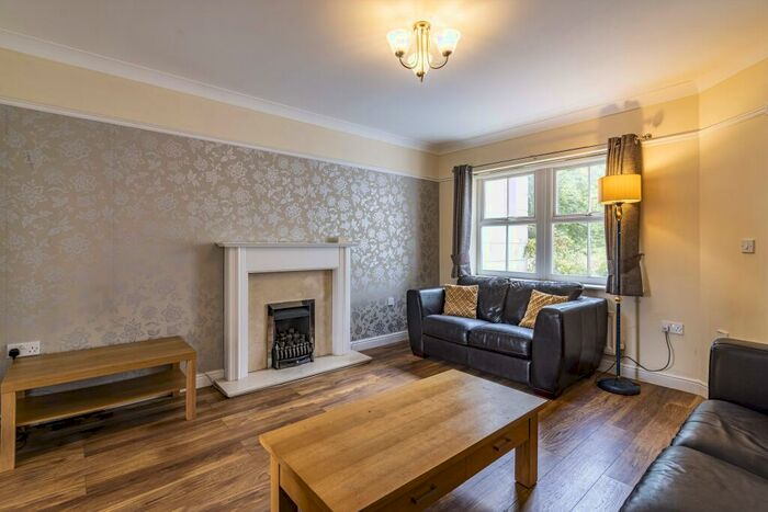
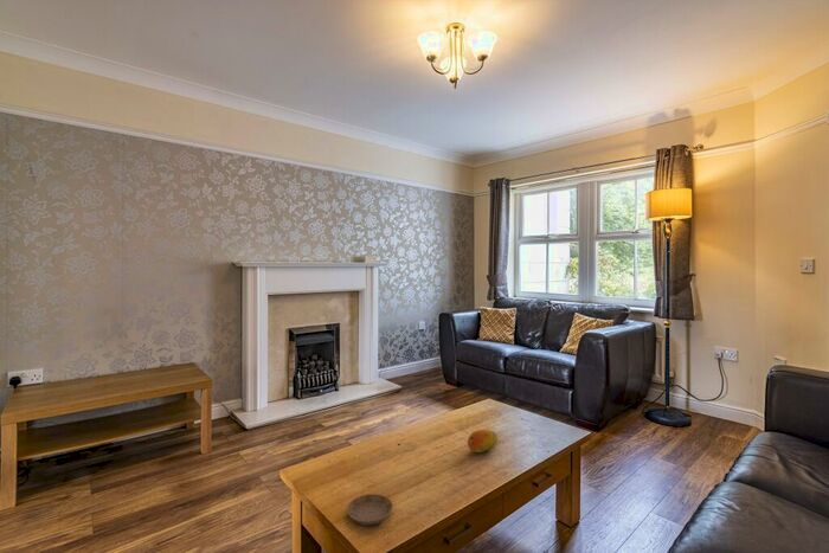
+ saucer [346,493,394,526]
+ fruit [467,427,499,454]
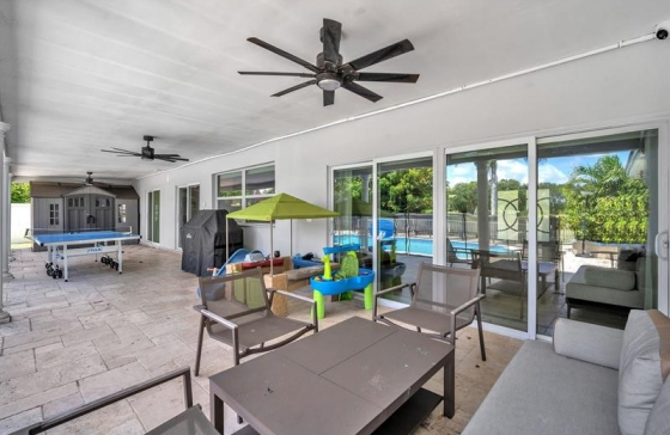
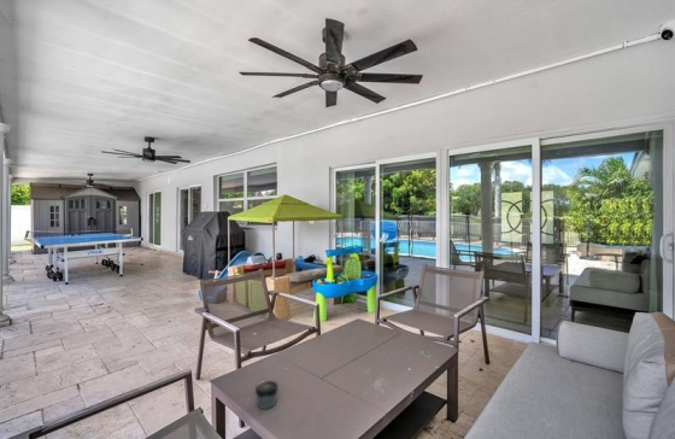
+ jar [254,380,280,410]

→ **Requirement**: The whole listing above must be set down again exactly, but without its images.

→ **Solution to this task**:
+ saucer [346,493,394,526]
+ fruit [467,427,499,454]
+ jar [254,380,280,410]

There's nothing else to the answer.